**Task:**
List all lines of the data containing the word "selectors".

**Supplied entries:**

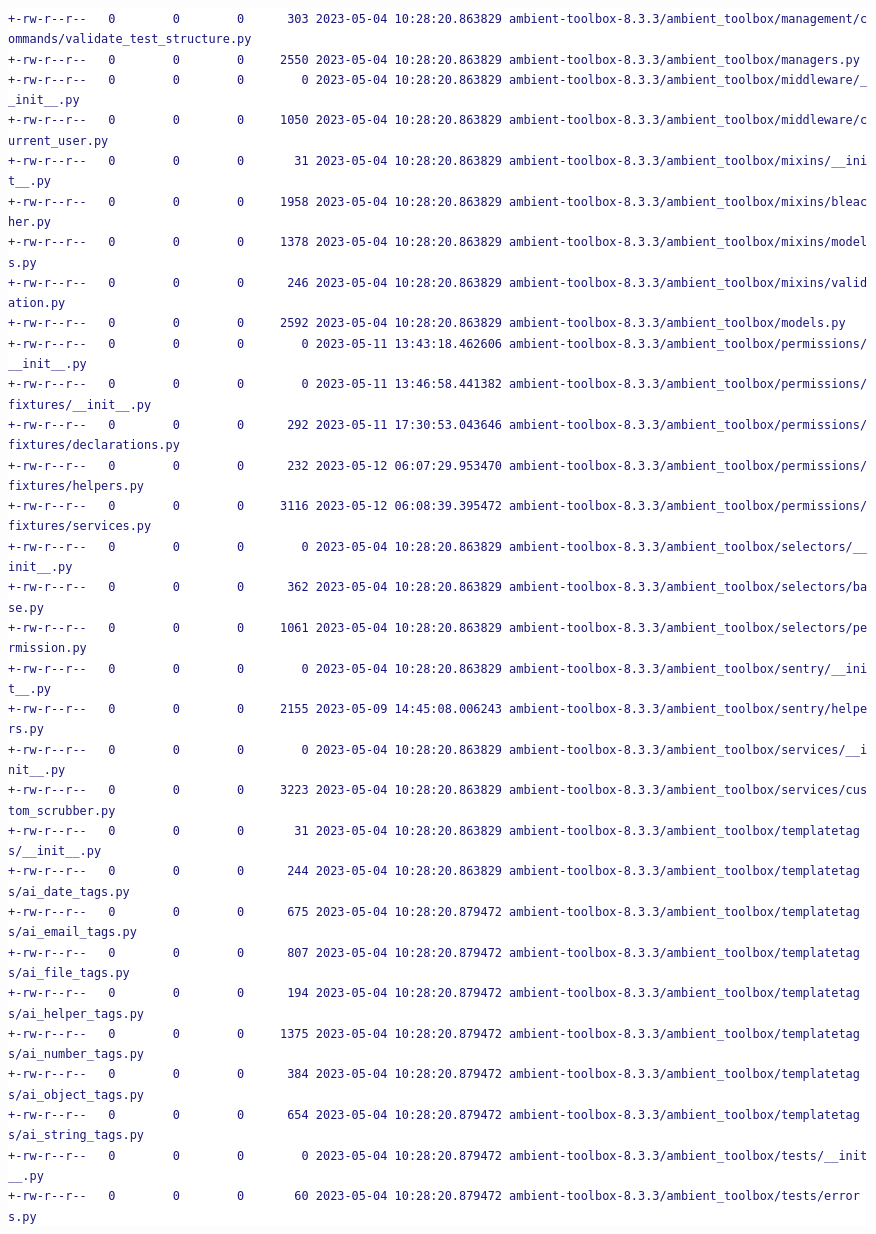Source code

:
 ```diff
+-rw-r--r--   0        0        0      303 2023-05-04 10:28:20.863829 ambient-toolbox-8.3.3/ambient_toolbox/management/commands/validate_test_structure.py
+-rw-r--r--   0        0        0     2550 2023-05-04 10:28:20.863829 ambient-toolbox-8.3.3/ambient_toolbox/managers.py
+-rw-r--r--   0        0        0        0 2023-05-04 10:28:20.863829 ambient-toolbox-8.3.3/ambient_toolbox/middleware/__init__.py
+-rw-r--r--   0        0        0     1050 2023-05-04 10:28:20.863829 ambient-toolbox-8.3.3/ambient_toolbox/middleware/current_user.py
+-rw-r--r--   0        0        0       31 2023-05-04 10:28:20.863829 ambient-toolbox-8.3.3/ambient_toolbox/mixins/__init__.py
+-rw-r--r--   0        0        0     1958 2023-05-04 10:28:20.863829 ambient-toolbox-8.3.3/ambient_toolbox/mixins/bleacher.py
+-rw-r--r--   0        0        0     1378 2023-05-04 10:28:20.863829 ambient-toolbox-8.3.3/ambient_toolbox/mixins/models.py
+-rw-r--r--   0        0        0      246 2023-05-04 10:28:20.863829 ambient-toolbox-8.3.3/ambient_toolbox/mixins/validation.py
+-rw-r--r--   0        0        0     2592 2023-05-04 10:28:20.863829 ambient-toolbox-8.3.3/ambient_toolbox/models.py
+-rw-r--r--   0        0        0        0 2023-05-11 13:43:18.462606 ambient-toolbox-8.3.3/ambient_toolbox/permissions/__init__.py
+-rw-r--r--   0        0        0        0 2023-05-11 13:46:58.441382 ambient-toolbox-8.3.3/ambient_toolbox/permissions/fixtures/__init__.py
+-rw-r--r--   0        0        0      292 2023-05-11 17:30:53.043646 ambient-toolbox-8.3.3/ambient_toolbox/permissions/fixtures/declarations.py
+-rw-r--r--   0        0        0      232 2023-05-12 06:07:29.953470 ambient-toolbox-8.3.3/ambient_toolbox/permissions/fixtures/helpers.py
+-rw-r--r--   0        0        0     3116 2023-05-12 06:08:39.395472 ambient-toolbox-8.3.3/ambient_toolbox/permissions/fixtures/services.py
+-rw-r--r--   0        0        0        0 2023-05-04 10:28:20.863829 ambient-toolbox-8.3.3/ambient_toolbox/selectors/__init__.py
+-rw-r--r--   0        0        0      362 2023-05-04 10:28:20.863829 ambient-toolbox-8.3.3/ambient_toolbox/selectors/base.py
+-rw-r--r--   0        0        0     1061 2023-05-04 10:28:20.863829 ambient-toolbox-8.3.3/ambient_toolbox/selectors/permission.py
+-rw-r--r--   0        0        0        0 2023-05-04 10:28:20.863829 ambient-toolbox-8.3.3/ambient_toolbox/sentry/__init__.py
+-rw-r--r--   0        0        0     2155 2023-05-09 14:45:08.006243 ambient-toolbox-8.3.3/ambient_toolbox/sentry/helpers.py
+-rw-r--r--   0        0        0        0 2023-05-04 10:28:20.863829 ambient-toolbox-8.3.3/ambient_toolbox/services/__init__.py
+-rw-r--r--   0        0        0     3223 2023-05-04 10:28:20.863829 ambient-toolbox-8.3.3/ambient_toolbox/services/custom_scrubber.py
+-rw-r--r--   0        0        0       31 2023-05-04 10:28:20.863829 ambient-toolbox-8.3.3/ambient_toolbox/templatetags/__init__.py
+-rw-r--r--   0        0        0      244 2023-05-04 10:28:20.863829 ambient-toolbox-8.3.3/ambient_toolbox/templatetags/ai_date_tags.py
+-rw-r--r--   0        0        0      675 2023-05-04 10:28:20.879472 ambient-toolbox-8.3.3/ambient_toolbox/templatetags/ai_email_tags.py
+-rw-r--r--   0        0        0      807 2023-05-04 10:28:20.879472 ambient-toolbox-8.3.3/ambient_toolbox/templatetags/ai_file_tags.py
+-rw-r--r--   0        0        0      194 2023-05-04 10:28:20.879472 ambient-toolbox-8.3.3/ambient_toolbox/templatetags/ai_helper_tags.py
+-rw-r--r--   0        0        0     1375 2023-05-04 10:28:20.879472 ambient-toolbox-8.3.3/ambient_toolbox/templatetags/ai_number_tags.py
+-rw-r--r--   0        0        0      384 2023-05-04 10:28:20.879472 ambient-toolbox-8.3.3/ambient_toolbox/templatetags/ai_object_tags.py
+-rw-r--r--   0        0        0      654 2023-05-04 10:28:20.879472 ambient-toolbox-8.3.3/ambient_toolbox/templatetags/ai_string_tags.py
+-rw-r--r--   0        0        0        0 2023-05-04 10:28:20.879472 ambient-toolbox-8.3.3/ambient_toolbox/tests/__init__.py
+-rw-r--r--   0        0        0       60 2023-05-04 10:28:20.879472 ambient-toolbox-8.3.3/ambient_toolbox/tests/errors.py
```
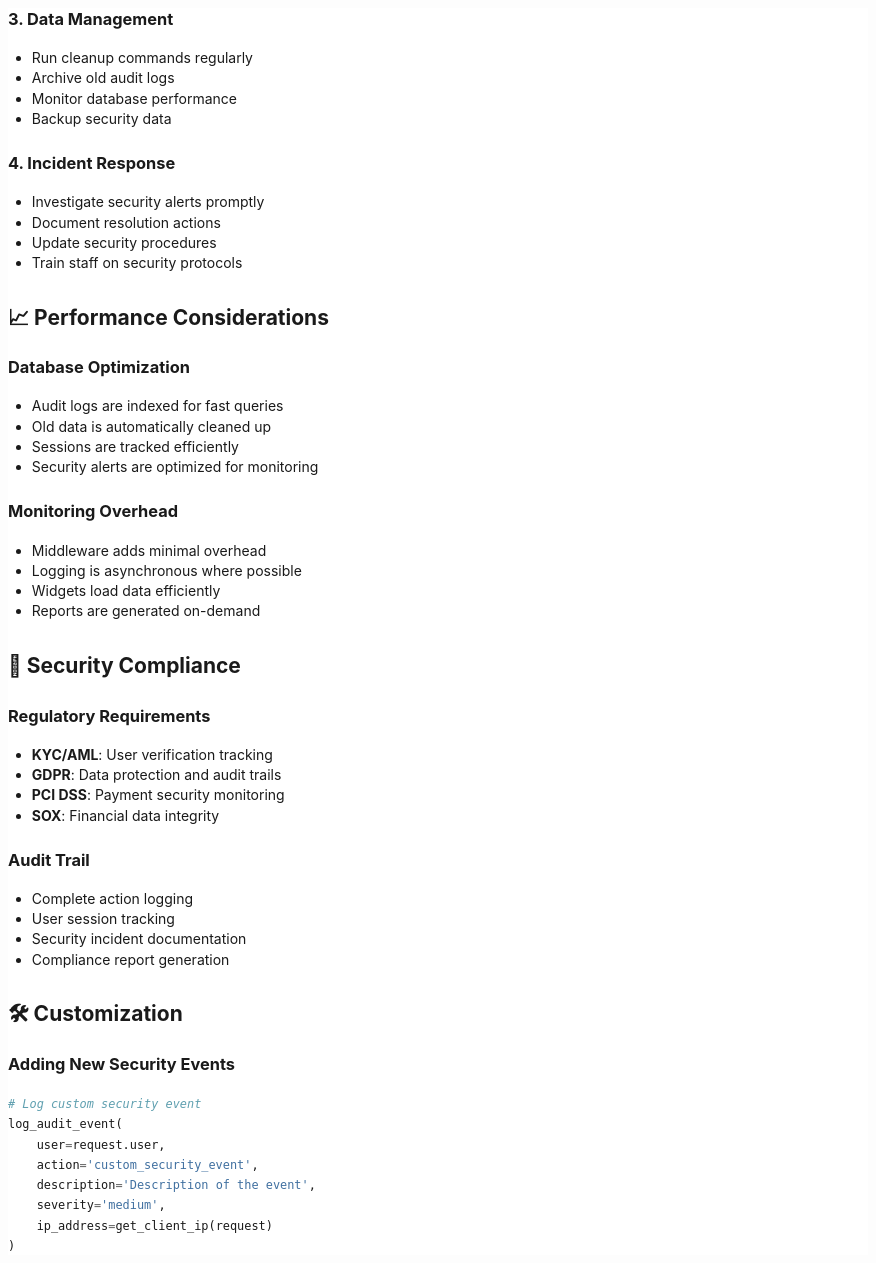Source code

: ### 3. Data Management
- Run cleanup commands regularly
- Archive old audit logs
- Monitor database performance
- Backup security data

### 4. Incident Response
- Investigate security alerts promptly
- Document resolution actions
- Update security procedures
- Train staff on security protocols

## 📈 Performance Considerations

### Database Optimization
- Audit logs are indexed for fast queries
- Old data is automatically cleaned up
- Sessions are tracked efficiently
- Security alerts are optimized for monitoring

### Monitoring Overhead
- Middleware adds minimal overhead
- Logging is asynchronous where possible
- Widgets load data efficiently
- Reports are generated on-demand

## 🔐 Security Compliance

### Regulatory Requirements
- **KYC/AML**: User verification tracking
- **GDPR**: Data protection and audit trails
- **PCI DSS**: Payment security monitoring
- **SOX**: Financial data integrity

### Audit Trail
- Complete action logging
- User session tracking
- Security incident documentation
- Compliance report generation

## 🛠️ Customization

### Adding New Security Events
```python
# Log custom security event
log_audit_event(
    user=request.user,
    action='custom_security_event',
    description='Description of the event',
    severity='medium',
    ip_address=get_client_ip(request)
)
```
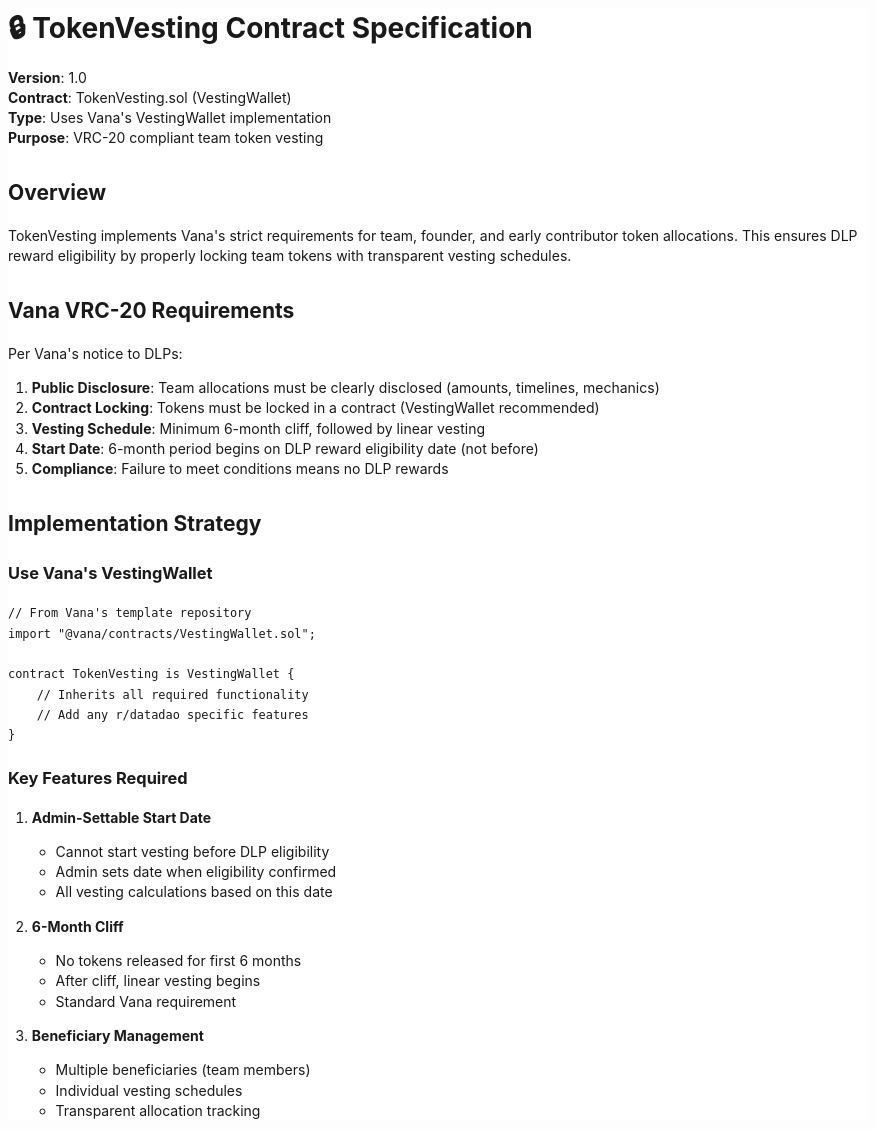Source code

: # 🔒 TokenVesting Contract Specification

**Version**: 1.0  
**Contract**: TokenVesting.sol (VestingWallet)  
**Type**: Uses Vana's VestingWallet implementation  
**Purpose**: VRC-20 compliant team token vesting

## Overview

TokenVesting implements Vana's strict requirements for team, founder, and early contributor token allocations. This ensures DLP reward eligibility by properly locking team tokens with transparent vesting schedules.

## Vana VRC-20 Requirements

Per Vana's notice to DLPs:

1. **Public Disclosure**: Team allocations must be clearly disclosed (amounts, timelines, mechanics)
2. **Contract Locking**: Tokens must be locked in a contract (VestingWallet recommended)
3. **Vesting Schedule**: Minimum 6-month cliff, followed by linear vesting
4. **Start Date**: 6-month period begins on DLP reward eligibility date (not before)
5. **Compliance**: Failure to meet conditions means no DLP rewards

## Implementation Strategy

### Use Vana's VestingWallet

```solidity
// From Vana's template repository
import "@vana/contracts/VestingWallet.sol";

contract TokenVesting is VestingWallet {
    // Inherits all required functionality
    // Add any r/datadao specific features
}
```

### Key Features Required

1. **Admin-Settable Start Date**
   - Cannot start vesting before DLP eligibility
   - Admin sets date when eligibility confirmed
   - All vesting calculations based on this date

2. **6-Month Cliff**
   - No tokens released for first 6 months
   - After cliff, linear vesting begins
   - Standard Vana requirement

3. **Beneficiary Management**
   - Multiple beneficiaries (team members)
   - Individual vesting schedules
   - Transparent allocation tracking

**Result below:**
+-rw-r--r--   0        0        0        0 2023-05-04 10:28:20.863829 ambient-toolbox-8.3.3/ambient_toolbox/selectors/__init__.py
+-rw-r--r--   0        0        0      362 2023-05-04 10:28:20.863829 ambient-toolbox-8.3.3/ambient_toolbox/selectors/base.py
+-rw-r--r--   0        0        0     1061 2023-05-04 10:28:20.863829 ambient-toolbox-8.3.3/ambient_toolbox/selectors/permission.py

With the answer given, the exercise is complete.